▸ **Task details**
In the entries below, begin at the line that has "Table 2. Confusion", stop after the line that has "Figure 5. Block", and output those lines exactly with no pictures.

▸ **Records for the exercise**
+++

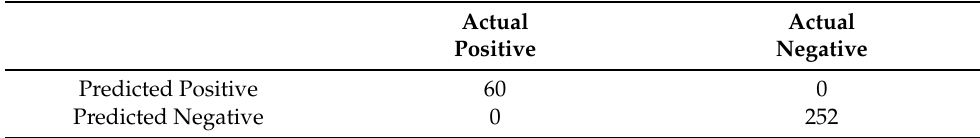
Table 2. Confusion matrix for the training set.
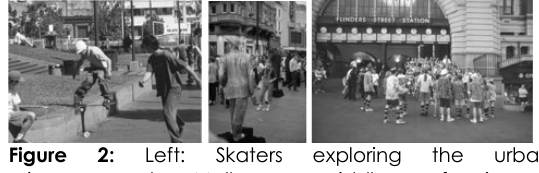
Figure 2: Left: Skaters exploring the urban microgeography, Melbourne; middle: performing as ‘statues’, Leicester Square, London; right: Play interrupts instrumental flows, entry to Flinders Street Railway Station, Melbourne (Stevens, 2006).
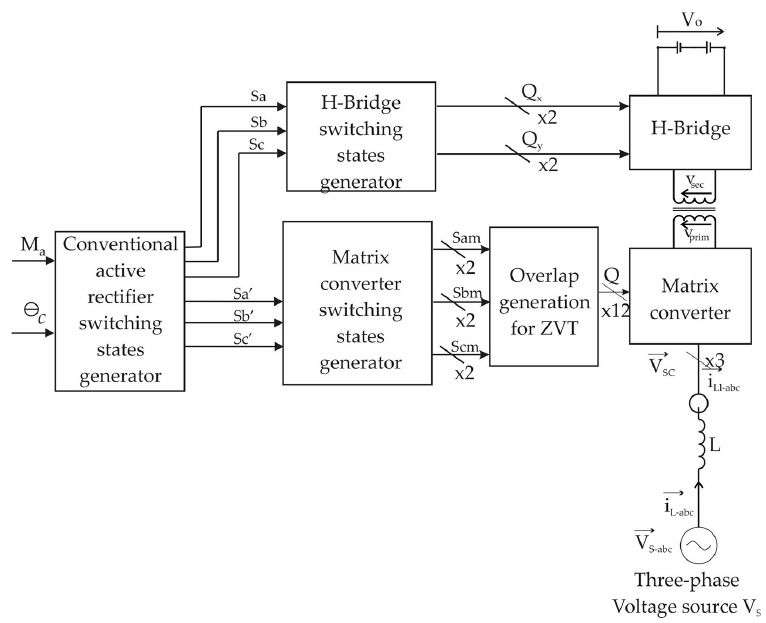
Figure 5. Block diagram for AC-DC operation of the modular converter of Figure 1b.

+++

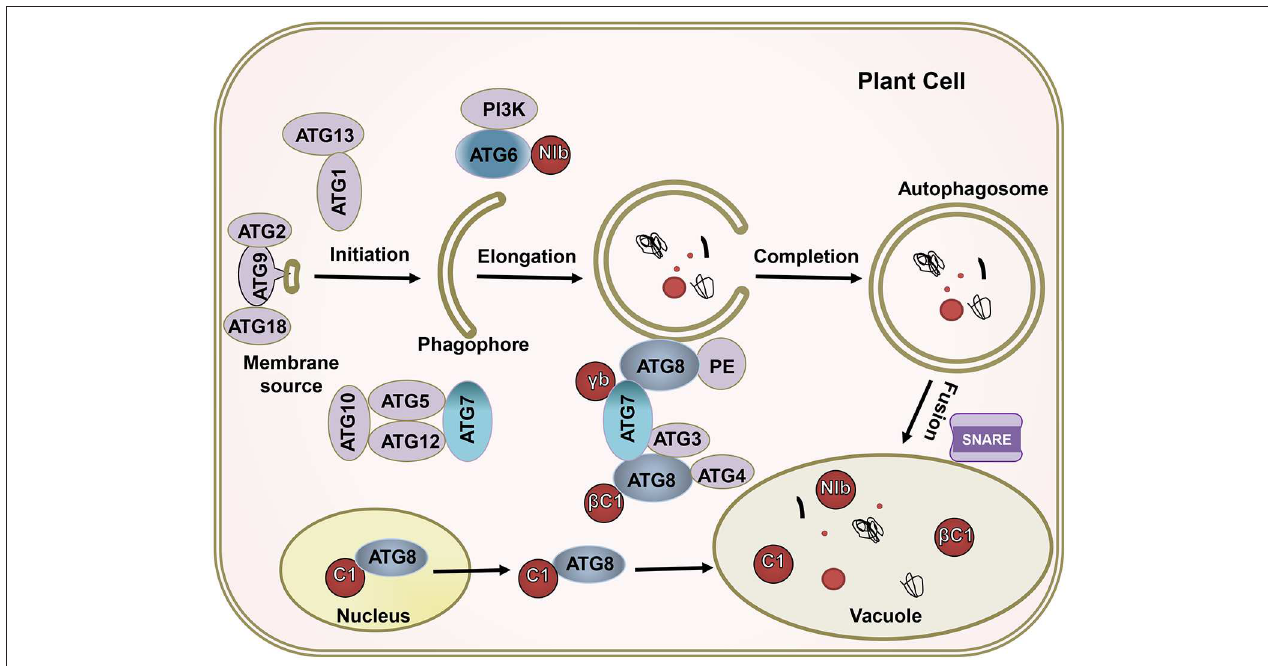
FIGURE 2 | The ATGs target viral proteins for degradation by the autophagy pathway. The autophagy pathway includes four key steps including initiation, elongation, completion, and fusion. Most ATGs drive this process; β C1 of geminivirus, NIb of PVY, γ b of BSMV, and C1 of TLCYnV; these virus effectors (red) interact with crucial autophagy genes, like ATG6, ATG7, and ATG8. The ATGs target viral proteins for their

+++

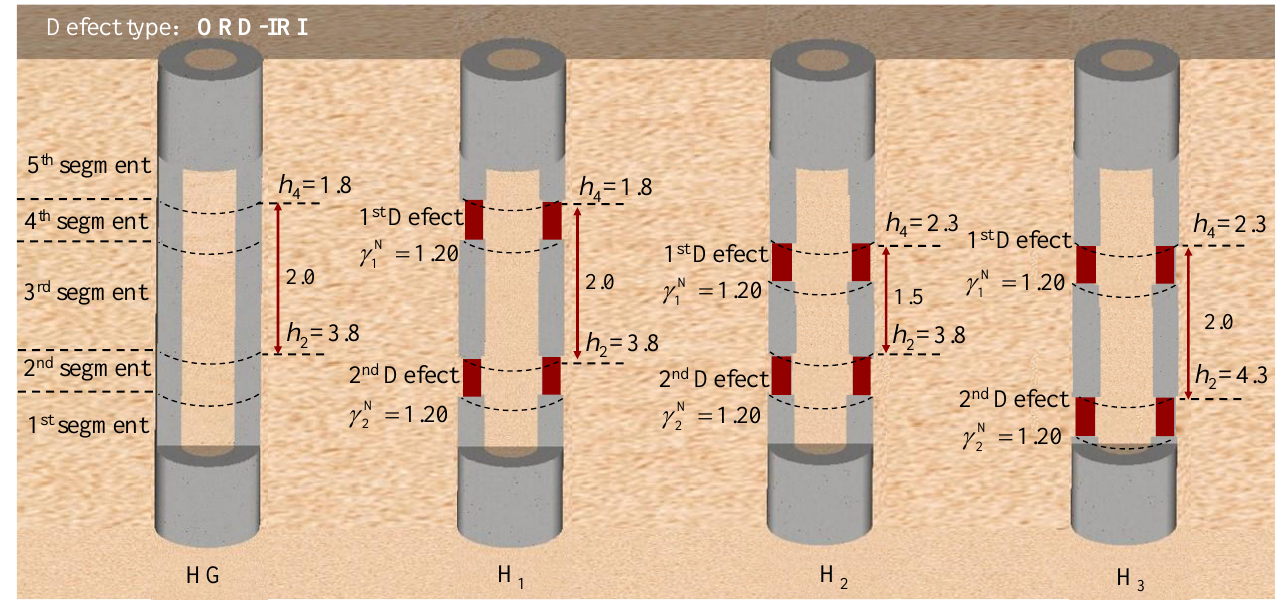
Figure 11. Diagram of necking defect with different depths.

+++

▸ **Problem solution**
Table 2. Confusion matrix for the training set.
Figure 2: Left: Skaters exploring the urban microgeography, Melbourne; middle: performing as ‘statues’, Leicester Square, London; right: Play interrupts instrumental flows, entry to Flinders Street Railway Station, Melbourne (Stevens, 2006).
Figure 5. Block diagram for AC-DC operation of the modular converter of Figure 1b.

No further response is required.